### Assignment
Reproduce the data from its first line through the line containing "affiliated with, endorsed", both included, replacing "peanuts" with "cashews" and leaving everything else unchanged.

### Supplied material

------------------------------------------------------------------------

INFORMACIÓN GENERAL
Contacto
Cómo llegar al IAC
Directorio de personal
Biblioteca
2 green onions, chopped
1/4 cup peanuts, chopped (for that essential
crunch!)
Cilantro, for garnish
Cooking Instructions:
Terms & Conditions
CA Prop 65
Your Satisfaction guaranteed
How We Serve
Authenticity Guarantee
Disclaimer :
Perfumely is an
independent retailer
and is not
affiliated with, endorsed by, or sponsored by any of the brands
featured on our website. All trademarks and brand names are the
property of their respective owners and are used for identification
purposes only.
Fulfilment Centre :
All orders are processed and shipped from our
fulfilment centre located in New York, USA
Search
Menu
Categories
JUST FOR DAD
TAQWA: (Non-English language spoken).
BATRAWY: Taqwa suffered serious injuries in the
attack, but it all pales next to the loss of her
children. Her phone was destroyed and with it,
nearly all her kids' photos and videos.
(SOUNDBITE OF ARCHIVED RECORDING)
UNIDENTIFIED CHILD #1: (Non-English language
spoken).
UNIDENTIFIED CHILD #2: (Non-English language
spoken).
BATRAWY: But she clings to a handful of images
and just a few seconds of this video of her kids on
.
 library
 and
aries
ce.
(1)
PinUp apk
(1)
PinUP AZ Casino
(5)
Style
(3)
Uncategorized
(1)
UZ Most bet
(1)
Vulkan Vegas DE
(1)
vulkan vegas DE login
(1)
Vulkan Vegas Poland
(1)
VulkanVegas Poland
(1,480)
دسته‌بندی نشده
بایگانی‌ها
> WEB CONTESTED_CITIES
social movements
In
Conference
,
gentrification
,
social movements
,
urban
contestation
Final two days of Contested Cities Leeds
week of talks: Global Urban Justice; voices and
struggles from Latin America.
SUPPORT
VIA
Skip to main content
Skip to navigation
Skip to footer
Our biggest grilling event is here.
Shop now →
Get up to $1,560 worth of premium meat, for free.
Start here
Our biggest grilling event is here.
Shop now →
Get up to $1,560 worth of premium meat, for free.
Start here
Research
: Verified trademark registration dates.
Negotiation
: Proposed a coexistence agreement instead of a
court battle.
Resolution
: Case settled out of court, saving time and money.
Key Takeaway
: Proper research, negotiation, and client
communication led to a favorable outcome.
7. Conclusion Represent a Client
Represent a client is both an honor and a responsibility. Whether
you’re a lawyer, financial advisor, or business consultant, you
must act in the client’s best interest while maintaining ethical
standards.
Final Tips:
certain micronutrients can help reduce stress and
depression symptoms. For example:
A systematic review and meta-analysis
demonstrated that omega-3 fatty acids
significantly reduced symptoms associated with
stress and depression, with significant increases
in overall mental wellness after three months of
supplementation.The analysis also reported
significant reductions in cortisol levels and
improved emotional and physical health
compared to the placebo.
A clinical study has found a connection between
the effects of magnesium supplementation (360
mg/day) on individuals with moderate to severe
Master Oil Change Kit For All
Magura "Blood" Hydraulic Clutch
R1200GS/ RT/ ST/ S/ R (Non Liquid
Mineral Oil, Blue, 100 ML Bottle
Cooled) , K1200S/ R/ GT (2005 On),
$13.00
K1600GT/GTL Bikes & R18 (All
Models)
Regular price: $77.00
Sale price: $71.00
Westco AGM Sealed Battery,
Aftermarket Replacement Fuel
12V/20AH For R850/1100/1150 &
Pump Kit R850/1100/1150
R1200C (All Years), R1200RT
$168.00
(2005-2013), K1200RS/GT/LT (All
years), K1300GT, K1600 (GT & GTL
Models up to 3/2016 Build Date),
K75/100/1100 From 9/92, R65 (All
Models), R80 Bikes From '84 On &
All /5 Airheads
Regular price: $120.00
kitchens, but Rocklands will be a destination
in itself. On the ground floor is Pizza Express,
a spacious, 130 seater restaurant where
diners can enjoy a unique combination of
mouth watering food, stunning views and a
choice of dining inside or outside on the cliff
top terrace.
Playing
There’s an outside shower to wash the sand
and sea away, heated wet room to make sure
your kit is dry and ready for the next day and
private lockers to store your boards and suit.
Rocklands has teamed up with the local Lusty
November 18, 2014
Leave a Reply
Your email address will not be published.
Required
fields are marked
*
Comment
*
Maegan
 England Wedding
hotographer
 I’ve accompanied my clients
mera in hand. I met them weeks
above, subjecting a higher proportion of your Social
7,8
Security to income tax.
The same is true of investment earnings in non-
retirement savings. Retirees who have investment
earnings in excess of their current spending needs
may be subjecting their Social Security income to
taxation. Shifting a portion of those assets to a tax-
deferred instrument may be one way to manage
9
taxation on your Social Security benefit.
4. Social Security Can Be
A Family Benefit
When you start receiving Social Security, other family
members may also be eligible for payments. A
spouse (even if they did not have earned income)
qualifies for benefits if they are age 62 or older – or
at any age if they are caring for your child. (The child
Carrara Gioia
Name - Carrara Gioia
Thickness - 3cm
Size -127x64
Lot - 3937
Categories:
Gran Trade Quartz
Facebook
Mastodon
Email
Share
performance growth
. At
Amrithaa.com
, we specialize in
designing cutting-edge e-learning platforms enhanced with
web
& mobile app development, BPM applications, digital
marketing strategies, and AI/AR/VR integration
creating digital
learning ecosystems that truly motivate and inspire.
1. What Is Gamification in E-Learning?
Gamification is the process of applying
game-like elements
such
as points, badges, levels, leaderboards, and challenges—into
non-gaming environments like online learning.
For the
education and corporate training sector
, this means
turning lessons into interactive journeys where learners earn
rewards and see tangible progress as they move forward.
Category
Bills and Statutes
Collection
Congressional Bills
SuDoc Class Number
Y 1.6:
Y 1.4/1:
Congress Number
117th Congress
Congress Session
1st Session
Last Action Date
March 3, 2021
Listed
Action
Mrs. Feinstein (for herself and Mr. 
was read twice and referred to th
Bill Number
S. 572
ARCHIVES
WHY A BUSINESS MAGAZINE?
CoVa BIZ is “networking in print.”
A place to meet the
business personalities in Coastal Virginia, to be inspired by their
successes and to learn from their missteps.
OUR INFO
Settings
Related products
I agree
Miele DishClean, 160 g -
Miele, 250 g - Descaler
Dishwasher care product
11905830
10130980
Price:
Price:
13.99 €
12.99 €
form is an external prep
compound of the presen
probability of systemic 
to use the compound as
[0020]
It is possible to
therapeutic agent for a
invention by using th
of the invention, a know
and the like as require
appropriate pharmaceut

------------------------------------------------------------------------

### Answer box
INFORMACIÓN GENERAL
Contacto
Cómo llegar al IAC
Directorio de personal
Biblioteca
2 green onions, chopped
1/4 cup cashews, chopped (for that essential
crunch!)
Cilantro, for garnish
Cooking Instructions:
Terms & Conditions
CA Prop 65
Your Satisfaction guaranteed
How We Serve
Authenticity Guarantee
Disclaimer :
Perfumely is an
independent retailer
and is not
affiliated with, endorsed by, or sponsored by any of the brands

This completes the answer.